I pick it up and close it carefully. I stare at it, as if examining it for anything. Then I open the damned thing and throw it across my room.

It hits the wall. But doesn't move. The knife is stuck in my black wall.

I nod with a satisfying "Hm!" and I continue cleaning my room up, sleep no longer a part of the question. I can't believe I'm going to sleep in here, where I had almost died. But what am I supposed to do, avoid my problems? I can't do that, I have to face them.

Like I have to face my problem with Dylan.

After half an hour of cleaning, I take the bag out of my room and go to toss it into the trashcan, passing quietly by Nicki's room. But I see the lights are on, as well as the ones in the bathroom.

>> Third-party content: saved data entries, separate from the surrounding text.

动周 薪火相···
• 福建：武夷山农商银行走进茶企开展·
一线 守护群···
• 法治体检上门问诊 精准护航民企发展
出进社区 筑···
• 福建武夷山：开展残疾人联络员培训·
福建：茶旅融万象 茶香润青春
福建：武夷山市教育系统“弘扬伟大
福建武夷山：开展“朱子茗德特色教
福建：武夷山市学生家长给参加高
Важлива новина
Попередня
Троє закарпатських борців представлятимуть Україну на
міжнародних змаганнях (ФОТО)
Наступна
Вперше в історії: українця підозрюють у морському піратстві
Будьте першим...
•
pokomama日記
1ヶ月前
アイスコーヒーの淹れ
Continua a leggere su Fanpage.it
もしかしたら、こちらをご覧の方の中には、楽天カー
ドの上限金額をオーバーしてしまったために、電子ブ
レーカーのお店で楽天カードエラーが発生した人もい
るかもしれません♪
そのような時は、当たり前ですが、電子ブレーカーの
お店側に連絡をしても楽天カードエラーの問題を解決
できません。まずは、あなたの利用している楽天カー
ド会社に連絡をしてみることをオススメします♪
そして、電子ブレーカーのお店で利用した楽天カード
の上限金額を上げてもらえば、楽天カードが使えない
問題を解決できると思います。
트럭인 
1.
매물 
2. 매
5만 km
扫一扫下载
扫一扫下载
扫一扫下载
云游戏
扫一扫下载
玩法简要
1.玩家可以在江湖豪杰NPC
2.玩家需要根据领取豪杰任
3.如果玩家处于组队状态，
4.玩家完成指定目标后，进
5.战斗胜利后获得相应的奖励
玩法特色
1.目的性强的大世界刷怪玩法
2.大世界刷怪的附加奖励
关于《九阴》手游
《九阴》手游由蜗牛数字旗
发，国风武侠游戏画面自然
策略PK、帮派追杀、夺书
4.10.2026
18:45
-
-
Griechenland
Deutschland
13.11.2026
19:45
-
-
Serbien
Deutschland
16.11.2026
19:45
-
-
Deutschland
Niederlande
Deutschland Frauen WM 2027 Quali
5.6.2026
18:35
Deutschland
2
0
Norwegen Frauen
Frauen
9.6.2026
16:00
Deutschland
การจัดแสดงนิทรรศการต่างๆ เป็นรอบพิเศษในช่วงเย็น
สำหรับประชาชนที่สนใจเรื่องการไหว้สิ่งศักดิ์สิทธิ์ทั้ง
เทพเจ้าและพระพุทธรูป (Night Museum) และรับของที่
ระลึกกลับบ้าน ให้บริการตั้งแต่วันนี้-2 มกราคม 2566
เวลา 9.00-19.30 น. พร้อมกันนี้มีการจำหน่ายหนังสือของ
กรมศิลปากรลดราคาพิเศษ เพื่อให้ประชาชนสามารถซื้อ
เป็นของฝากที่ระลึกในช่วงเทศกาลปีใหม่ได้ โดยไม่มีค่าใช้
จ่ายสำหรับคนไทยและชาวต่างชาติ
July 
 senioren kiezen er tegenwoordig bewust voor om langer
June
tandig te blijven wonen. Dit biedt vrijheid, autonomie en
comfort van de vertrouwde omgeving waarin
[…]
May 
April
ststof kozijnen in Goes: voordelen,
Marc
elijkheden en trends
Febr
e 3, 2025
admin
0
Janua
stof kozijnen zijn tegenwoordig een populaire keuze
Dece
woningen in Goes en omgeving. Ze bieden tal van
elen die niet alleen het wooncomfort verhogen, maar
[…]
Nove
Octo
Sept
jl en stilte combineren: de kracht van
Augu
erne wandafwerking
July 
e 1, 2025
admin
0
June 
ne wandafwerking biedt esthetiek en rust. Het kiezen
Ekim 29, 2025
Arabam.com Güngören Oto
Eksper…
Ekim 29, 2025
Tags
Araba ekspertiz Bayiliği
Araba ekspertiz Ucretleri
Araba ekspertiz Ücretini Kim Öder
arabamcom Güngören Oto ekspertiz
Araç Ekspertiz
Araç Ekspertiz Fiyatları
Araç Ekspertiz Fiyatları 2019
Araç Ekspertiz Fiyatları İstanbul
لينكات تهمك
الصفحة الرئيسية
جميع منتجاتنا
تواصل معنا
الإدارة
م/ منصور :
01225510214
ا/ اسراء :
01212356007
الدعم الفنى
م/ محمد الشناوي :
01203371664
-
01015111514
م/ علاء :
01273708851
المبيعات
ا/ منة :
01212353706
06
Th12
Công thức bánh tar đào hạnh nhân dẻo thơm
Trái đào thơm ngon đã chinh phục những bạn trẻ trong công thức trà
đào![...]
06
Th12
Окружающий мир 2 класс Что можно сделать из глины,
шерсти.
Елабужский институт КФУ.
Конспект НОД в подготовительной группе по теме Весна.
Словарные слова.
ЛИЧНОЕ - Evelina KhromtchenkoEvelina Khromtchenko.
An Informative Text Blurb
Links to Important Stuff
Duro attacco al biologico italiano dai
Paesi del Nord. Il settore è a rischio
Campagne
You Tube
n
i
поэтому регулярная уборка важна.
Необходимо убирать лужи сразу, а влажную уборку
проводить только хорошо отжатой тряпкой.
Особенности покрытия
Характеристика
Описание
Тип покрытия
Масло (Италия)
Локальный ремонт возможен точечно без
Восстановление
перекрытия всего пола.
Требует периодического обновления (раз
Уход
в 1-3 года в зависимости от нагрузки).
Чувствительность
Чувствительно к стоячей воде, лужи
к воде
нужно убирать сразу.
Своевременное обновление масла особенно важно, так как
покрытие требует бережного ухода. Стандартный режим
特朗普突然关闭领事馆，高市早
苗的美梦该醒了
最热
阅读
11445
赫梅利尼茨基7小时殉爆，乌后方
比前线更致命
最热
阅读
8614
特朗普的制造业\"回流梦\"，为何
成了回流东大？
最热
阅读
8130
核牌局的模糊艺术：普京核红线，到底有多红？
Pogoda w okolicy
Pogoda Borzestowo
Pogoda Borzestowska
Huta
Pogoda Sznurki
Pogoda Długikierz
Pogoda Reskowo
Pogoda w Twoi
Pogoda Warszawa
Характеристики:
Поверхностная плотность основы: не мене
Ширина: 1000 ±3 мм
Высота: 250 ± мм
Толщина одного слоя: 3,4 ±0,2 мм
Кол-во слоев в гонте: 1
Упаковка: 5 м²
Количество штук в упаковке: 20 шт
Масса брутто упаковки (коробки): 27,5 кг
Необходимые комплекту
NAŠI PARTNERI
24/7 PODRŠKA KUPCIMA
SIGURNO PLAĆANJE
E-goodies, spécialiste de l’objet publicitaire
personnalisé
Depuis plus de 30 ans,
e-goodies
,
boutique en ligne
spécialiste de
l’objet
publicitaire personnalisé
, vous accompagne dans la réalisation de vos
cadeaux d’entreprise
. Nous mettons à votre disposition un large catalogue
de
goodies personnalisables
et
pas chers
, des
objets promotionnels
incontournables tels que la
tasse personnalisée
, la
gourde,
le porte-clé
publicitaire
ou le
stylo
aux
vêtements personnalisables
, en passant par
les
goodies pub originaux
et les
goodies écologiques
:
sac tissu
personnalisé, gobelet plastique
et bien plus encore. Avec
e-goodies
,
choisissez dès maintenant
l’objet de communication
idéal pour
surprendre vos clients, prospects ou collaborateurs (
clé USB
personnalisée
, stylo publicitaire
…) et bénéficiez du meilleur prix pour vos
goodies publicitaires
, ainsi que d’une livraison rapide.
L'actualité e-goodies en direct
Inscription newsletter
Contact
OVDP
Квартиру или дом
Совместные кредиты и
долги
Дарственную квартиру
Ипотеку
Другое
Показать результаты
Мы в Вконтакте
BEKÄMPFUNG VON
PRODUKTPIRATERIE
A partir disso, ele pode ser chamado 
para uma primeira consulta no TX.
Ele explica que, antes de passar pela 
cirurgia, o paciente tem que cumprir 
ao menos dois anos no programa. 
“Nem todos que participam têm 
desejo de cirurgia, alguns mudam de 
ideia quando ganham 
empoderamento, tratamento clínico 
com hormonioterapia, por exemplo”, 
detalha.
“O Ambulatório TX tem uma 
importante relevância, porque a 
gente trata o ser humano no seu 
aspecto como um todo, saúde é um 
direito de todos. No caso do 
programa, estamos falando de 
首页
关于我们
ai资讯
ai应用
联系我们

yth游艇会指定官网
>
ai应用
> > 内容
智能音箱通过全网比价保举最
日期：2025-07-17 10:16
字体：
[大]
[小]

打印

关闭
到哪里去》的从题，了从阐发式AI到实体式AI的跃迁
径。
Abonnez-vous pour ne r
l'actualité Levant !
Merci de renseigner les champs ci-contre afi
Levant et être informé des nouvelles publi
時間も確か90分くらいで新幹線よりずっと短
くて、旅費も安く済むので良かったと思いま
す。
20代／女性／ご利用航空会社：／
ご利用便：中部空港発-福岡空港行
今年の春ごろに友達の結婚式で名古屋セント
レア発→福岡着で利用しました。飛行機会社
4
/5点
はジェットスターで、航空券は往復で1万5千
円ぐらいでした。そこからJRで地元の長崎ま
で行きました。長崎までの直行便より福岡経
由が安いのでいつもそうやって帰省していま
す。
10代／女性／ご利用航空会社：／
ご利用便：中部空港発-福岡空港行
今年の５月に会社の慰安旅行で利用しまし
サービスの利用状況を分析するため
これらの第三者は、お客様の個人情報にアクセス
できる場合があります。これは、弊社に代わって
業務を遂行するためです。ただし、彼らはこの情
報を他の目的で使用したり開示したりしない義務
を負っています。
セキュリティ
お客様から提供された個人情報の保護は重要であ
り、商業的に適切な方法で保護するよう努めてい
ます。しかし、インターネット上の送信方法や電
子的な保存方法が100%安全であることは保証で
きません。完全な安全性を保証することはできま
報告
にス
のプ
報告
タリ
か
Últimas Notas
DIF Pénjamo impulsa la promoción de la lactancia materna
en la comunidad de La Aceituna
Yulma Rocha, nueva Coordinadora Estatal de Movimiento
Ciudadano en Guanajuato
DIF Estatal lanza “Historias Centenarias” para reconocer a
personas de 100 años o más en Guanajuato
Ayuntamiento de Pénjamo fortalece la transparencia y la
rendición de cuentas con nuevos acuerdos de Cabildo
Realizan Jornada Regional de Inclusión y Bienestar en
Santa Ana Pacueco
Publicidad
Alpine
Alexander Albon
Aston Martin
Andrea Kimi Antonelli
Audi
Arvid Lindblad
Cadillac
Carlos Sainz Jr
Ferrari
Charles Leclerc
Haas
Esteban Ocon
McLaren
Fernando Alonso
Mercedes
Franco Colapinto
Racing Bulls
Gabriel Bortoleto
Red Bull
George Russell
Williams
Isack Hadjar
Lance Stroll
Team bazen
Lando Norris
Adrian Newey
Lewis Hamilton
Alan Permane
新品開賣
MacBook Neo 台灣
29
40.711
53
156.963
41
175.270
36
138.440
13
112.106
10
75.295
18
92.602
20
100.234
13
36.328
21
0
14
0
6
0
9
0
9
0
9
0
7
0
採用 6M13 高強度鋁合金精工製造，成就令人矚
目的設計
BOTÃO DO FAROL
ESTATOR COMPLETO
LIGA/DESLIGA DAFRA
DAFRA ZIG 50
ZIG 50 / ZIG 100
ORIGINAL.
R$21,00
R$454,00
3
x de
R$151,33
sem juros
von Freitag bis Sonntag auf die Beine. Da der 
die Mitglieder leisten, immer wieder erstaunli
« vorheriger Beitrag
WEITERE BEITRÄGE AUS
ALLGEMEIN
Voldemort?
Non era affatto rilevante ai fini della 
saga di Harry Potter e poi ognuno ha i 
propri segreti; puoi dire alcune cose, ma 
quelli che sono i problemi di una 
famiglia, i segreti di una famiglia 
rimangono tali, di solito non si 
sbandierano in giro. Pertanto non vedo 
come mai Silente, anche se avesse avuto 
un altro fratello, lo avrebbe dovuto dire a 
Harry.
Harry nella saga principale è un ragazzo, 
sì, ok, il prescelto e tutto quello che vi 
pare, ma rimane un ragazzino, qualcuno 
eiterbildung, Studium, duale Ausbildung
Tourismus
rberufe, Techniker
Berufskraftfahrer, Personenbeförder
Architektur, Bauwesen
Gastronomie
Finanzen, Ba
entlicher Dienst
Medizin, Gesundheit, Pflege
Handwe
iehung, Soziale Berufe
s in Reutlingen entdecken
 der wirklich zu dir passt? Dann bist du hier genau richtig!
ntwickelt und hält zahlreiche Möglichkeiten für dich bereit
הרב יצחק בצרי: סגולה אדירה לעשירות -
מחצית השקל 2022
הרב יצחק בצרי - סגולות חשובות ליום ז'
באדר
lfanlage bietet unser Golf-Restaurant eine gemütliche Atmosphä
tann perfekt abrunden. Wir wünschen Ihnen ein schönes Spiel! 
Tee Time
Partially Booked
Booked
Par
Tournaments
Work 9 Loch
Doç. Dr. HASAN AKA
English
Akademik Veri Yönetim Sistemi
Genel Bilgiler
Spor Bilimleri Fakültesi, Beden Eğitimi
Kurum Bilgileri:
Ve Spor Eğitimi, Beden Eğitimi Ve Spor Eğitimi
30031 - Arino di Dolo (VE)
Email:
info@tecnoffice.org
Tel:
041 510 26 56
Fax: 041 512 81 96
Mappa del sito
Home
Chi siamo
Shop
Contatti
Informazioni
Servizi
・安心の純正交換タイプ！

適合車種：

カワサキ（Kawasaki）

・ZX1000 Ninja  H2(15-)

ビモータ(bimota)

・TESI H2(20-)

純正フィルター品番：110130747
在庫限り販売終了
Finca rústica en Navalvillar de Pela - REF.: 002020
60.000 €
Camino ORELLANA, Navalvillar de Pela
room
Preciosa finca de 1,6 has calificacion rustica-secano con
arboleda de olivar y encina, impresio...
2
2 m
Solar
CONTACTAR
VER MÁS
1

She must be up still. I take this time to toss the bag and then quickly make it back to the bathroom. I lean my ear on the door and I can hear Nicki inside. 

She's crying. I can hear quiet whimpers escape her lips and sniffles as she attempts to keep her tears down. But no such luck, because I hear her cry a little bit harder. She's not saying anything, just crying. She sounds so weak and defenseless. Like she could break if I knocked on the door and tried to comfort her. I don't think she deserves to be upset, to let Joey get to her this way. At least, I'm assuming that's why she's crying. Either she's upset that they aren't together, or it's another episode from the baby. She's been pregnant for coming up on three months now, since October. And the only people who know are me, Joey and Darren. I know it's getting harder for her to keep the secret.